-- start of Source text --

Dallas Davidson is an American country music singer and songwriter from Albany, Georgia, who has written for artists such as Blake Shelton, Jason Aldean, Cole Swindell, Jake Owen, Luke Bryan, Randy Houser, Lady Antebellum, and Billy Currington. He generally writes with others, notably as a member of The Peach Pickers.

Career
Davidson moved to Nashville, Tennessee in 2004 and joined Broadcast Music Incorporated (BMI) for performing rights representation and signed a publishing deal with Big Borassa Music, which lasted until 2008. Davidson signed with EMI Music Publishing Nashville in 2008 and extended his contract with them in 2012.

Trace Adkins recorded Davidson's "Honky Tonk Badonkadonk" shortly after Davidson arrived in Nashville, taking the song to number 2 on the country charts in early 2006. Davidson co-wrote the Brad Paisley-Keith Urban duet "Start a Band", which reached number 1 in January 2009. This song was nominated for a Grammy in the category Best Country Collaboration with vocals. He also co-wrote Billy Currington's "That's How Country Boys Roll", which went to number 1 in 2010.

-- end of Source text --
-- start of Provided information --

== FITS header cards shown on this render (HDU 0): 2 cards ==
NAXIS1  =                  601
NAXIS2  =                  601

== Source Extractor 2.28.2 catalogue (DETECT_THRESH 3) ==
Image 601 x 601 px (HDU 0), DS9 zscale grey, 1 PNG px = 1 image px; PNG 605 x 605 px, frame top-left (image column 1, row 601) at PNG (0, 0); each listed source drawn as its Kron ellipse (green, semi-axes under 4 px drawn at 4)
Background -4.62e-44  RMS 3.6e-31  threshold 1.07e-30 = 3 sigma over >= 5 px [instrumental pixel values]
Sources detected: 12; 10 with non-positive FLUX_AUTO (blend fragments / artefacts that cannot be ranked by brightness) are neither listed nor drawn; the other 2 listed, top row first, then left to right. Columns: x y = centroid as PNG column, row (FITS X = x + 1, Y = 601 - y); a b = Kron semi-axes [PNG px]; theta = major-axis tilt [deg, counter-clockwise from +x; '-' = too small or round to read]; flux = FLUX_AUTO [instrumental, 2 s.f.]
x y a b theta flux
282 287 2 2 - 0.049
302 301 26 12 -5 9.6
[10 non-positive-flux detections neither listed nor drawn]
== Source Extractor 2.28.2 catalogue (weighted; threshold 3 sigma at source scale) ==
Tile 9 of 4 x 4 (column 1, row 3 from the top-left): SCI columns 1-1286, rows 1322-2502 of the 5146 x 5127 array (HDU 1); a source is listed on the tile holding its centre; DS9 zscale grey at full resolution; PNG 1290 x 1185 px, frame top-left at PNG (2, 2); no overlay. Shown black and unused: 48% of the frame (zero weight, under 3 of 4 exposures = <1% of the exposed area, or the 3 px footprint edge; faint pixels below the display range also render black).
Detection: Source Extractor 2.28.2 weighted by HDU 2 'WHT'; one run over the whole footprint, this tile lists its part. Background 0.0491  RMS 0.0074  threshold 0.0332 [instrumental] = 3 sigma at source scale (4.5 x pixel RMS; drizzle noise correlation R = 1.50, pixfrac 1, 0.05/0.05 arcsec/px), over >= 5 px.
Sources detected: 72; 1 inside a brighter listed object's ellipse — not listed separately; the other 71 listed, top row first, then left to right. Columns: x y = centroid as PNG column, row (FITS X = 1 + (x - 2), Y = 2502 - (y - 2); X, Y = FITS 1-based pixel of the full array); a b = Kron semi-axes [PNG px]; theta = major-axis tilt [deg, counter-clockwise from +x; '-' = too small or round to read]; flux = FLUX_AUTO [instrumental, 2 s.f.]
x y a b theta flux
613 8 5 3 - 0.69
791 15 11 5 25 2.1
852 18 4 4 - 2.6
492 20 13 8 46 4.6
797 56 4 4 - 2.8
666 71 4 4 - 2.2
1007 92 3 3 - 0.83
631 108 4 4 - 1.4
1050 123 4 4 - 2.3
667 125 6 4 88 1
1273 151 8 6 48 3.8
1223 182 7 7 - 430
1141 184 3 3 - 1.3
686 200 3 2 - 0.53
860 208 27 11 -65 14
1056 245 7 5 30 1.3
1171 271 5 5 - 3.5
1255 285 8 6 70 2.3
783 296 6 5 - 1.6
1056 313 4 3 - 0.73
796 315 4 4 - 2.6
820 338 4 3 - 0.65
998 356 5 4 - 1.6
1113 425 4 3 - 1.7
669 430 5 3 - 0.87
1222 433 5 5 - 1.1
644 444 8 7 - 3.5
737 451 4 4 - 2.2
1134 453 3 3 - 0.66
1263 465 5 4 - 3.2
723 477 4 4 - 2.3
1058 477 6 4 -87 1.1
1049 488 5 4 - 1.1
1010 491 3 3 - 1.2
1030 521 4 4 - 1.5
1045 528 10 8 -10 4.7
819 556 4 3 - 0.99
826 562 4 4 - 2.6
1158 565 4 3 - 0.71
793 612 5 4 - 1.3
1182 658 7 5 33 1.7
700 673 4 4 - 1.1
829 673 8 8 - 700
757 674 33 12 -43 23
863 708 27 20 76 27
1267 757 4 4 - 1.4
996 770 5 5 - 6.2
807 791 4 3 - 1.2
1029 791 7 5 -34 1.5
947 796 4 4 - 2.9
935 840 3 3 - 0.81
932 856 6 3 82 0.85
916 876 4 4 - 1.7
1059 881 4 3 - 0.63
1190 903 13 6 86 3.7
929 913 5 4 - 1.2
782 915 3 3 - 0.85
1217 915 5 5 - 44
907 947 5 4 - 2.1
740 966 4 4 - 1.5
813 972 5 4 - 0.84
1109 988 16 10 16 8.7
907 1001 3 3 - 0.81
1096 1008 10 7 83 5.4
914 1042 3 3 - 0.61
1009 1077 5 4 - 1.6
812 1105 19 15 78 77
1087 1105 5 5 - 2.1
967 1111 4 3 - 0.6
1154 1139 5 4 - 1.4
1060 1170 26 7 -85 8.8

-- end of Provided information --

■ Stated problem 1: Summarize the Dallas Davidson text in two sentences.
■ Stated problem 2: Retype the Dallas Davidson text from "Dallas Davidson is" down to "The Peach Pickers.".
■ Stated problem 3: Carry the Dallas Davidson text on from its final sentence.
The stored records are separate material from the Dallas Davidson text.

■ Task answer 1: Dallas Davidson, a country music singer and songwriter from Albany, Georgia, has written for artists such as Blake Shelton, Luke Bryan, and Billy Currington, generally working with others. After moving to Nashville in 2004, he had publishing deals with Big Borassa Music and then EMI Music Publishing Nashville, and he co-wrote hits including "Start a Band" and "That's How Country Boys Roll," both of which reached number 1.

■ Task answer 2:
Dallas Davidson is an American country music singer and songwriter from Albany, Georgia, who has written for artists such as Blake Shelton, Jason Aldean, Cole Swindell, Jake Owen, Luke Bryan, Randy Houser, Lady Antebellum, and Billy Currington. He generally writes with others, notably as a member of The Peach Pickers.

■ Task answer 3:
Other singles that Davidson co-wrote in the late 2000s included "Put a Girl in It" by Brooks & Dunn, "Barefoot and Crazy" by Jack Ingram and "Gimmie That Girl" by Joe Nichols, all collaborations with Rhett Akins and Ben Hayslip, also known as The Peach Pickers. "Gimmie That Girl" made it to number 1 on the charts in April 2010.

In 2010, Davidson also co-wrote "All About Tonight" by Blake Shelton, "All Over Me" by Josh Turner and "Rain Is a Good Thing" by Luke Bryan. These songs earned Davidson the award for Billboard's Hot Country Music Songwriter of 2010.

Other songs that Davidson co-wrote and featured in the Billboard Hot 100 include Justin Moore's "If Heaven Wasn't So Far Away", Lady Antebellum's "Just a Kiss" and "We Owned the Night". Luke Bryan also recorded Davidson's "Country Girl (Shake It for Me)", "I Don't Want This Night to End" and "That's My Kind of Night". In 2013, he co-wrote "Runnin' Outta Moonlight" by Randy Houser, "Granddaddy's Gun" by Aaron Lewis and "Keep Them Kisses Comin'" by Craig Campbell.

Davidson received the 2012 ACM Songwriter of the Year; a 2012 ACM nominee for Song of the Year (for "Just a Kiss"); the 2011 BMI Country Awards’ Songwriter of the Year together with Rhett Akins. He is also a recipient of three CMA Triple Play Awards, one in 2010 and two in 2011; this award is given to songwriters who write three number-one singles in a one-year span. Davidson is the Chairman of the Georgia Music Foundation. In 2015 he launched his own publishing company, Play It Again.

Personal life 
Davidson is married with two sons.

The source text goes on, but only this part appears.